## STATED GOAL
Turn every line of the entries below into a JSON list of strings, one string per line. Omit blank lines and the picture lines.

## DATASET RECORDS

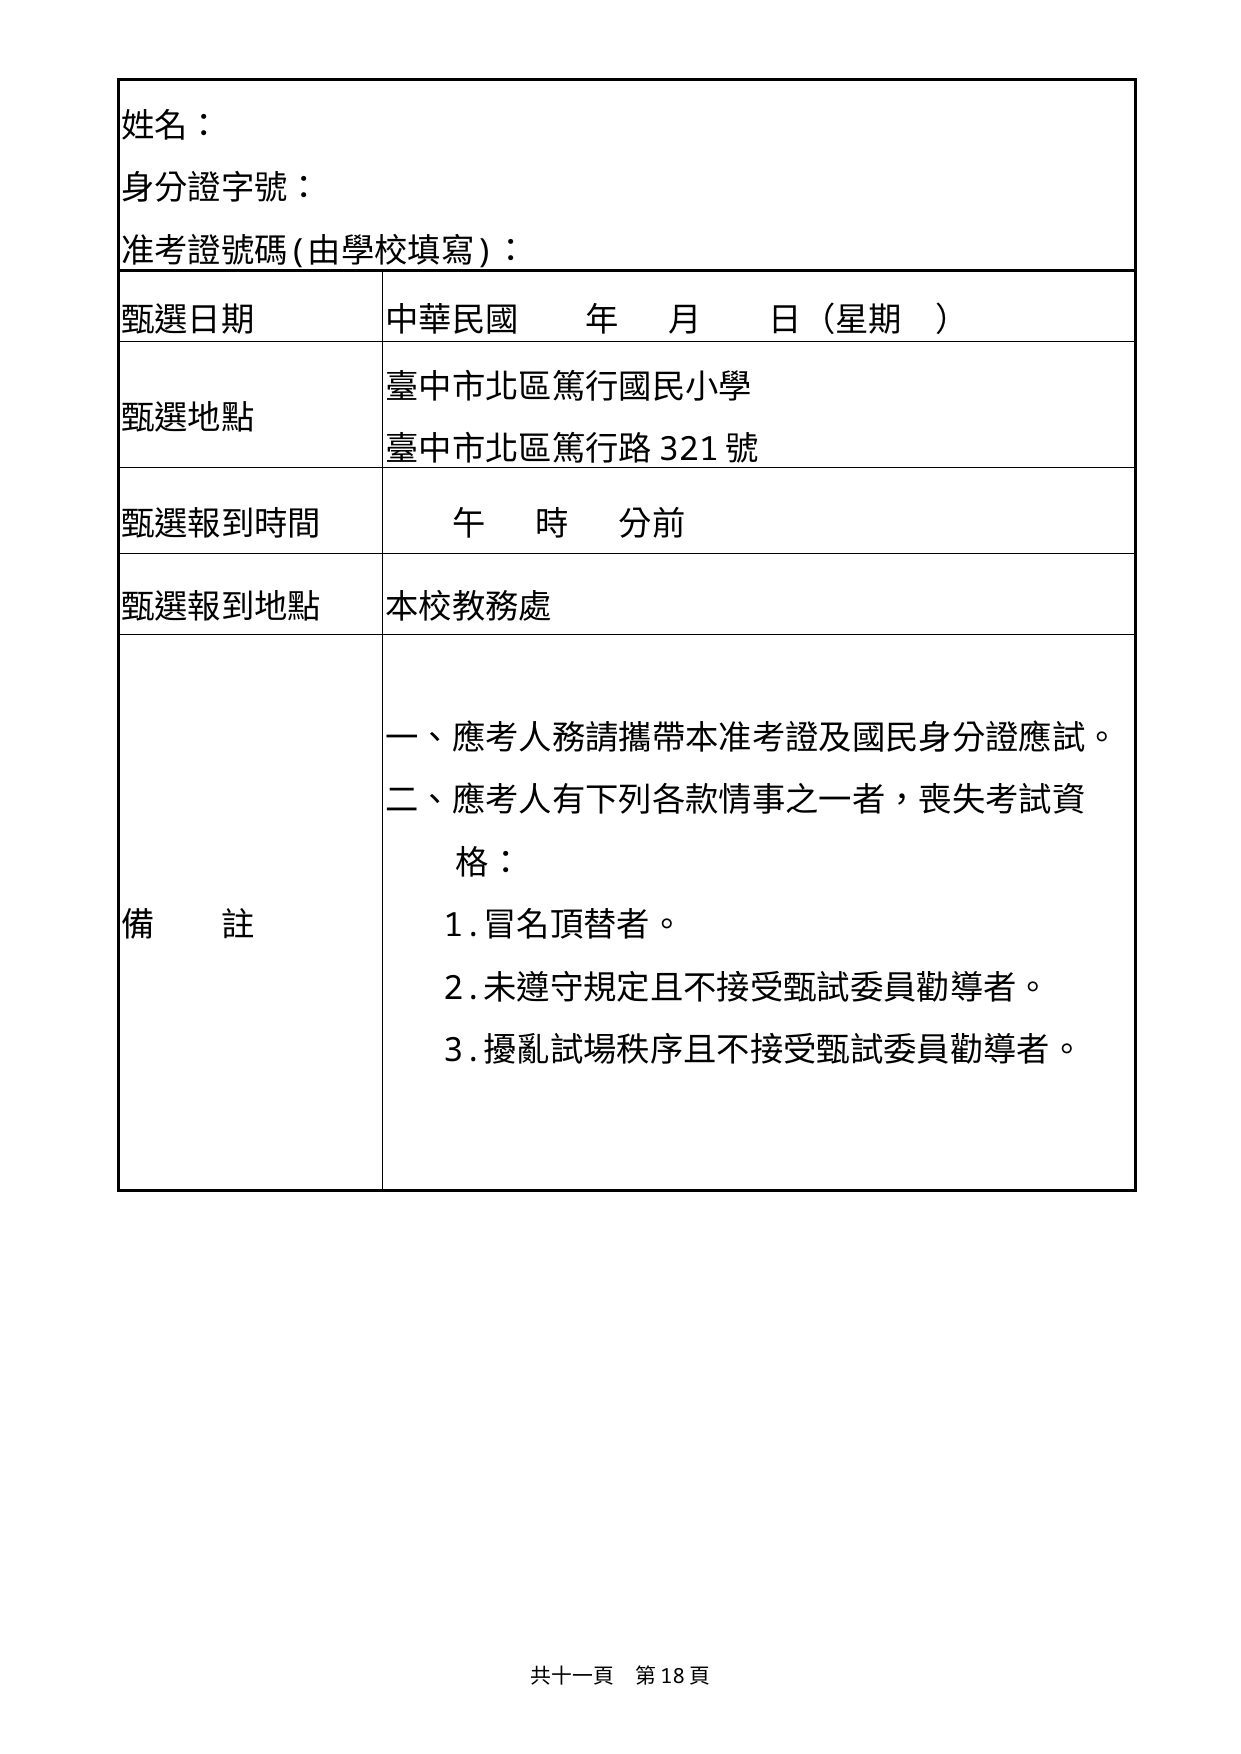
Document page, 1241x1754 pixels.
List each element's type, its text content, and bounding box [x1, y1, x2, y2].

table_cell 備 註 [120, 635, 382, 1189]
table_cell 午 時 分前 [383, 468, 1134, 553]
table_cell 甄選日期 [120, 272, 382, 341]
table_cell 一、應考人務請攜帶本准考證及國民身分證應試。 二、應考人有下列各款情事之一者，喪失考試資格： 1.冒名頂替者。 2.未遵守規定且不接受甄試委員勸導者。 3.擾亂試場秩序且不接受甄試委員勸導者。 [383, 635, 1134, 1189]
table_cell 甄選地點 [120, 342, 382, 467]
table_cell 姓名： 身分證字號： 准考證號碼(由學校填寫)： [120, 81, 1134, 269]
table_cell 甄選報到地點 [120, 554, 382, 634]
table_cell 甄選報到時間 [120, 468, 382, 553]
table_cell 中華民國 年 月 日（星期 ） [383, 272, 1134, 341]
table_cell 本校教務處 [383, 554, 1134, 634]
table_cell 臺中市北區篤行國民小學 臺中市北區篤行路321號 [383, 342, 1134, 467]
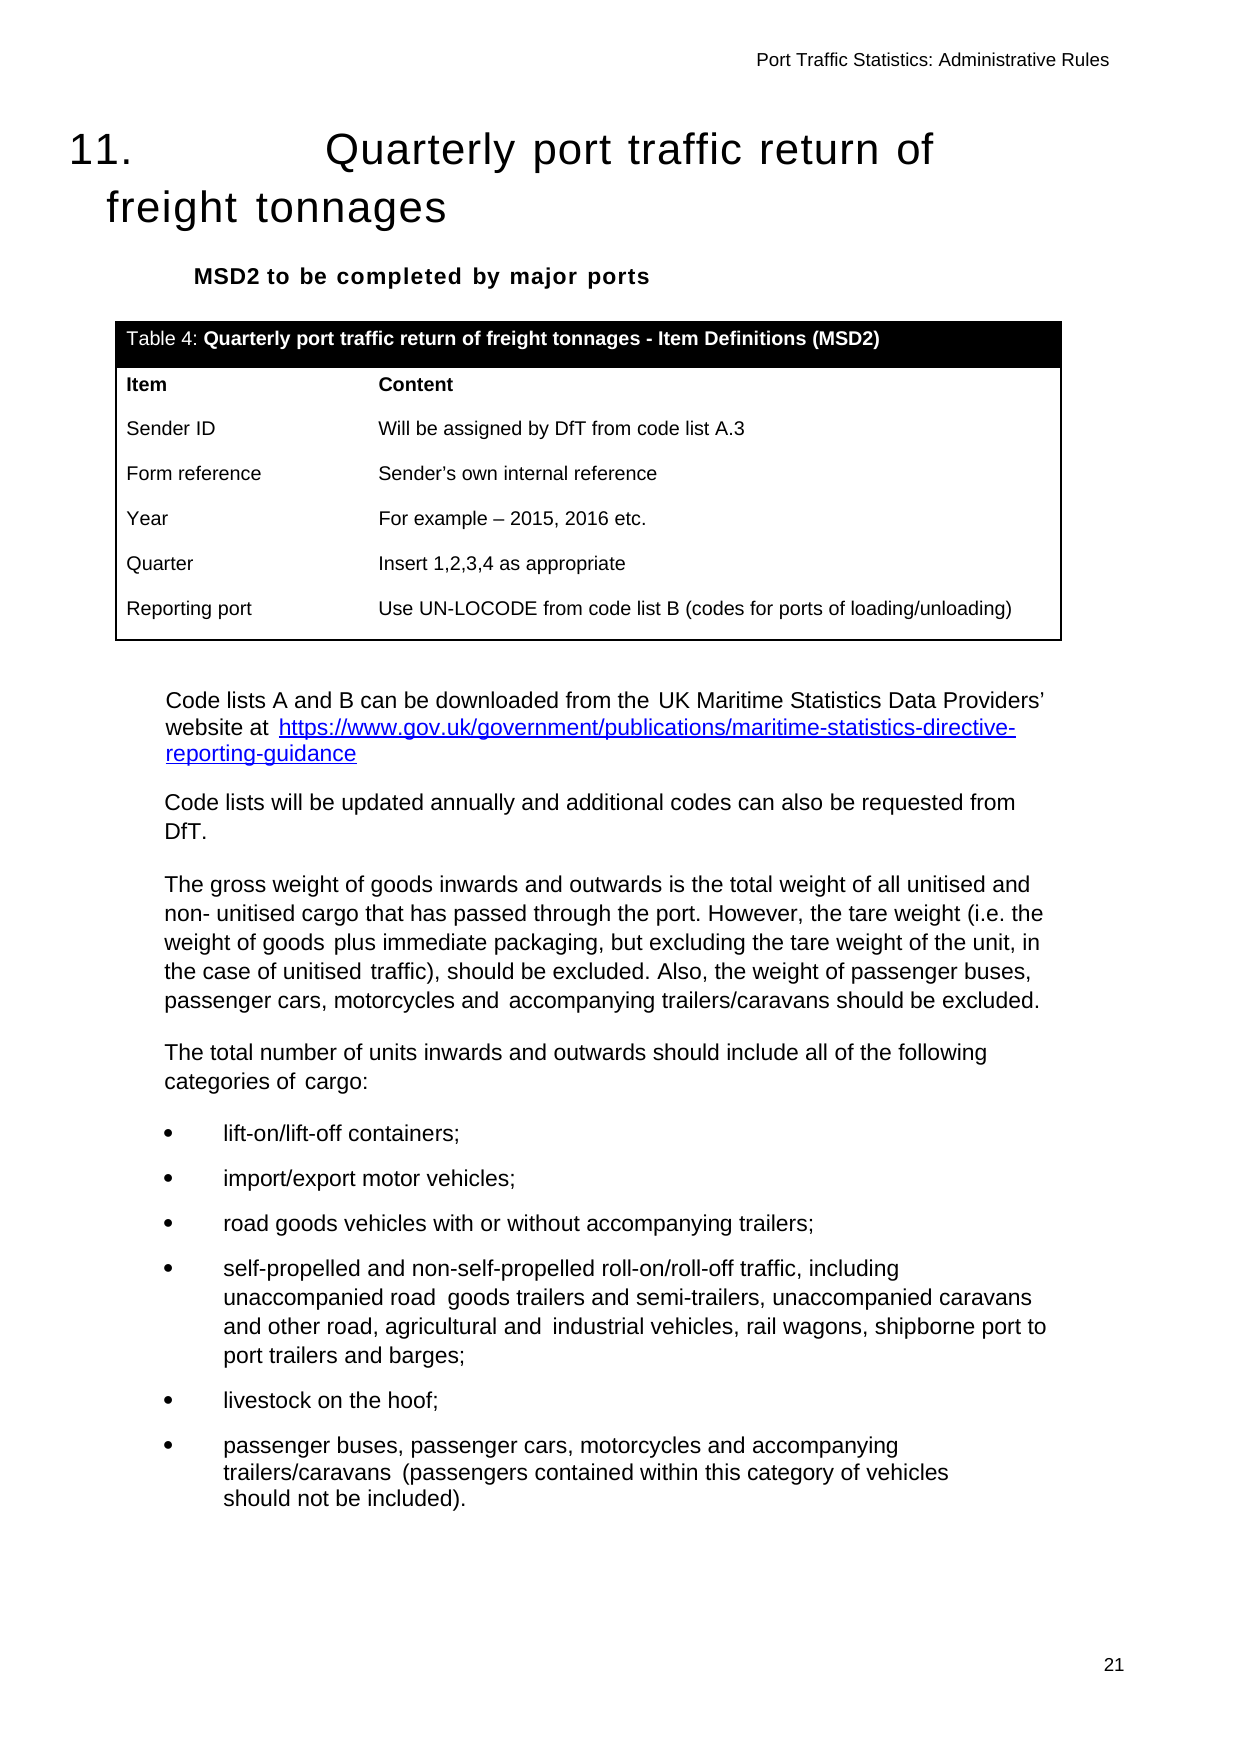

## FINAL RESULT
[
  "Document page, 1241x1754 pixels.",
  "List each element's type, its text content, and bounding box [x1, y1, x2, y2].",
  "table_cell 備 註 [120, 635, 382, 1189]",
  "table_cell 午 時 分前 [383, 468, 1134, 553]",
  "table_cell 甄選日期 [120, 272, 382, 341]",
  "table_cell 一、應考人務請攜帶本准考證及國民身分證應試。 二、應考人有下列各款情事之一者，喪失考試資格： 1.冒名頂替者。 2.未遵守規定且不接受甄試委員勸導者。 3.擾亂試場秩序且不接受甄試委員勸導者。 [383, 635, 1134, 1189]",
  "table_cell 甄選地點 [120, 342, 382, 467]",
  "table_cell 姓名： 身分證字號： 准考證號碼(由學校填寫)： [120, 81, 1134, 269]",
  "table_cell 甄選報到地點 [120, 554, 382, 634]",
  "table_cell 甄選報到時間 [120, 468, 382, 553]",
  "table_cell 中華民國 年 月 日（星期 ） [383, 272, 1134, 341]",
  "table_cell 本校教務處 [383, 554, 1134, 634]",
  "table_cell 臺中市北區篤行國民小學 臺中市北區篤行路321號 [383, 342, 1134, 467]"
]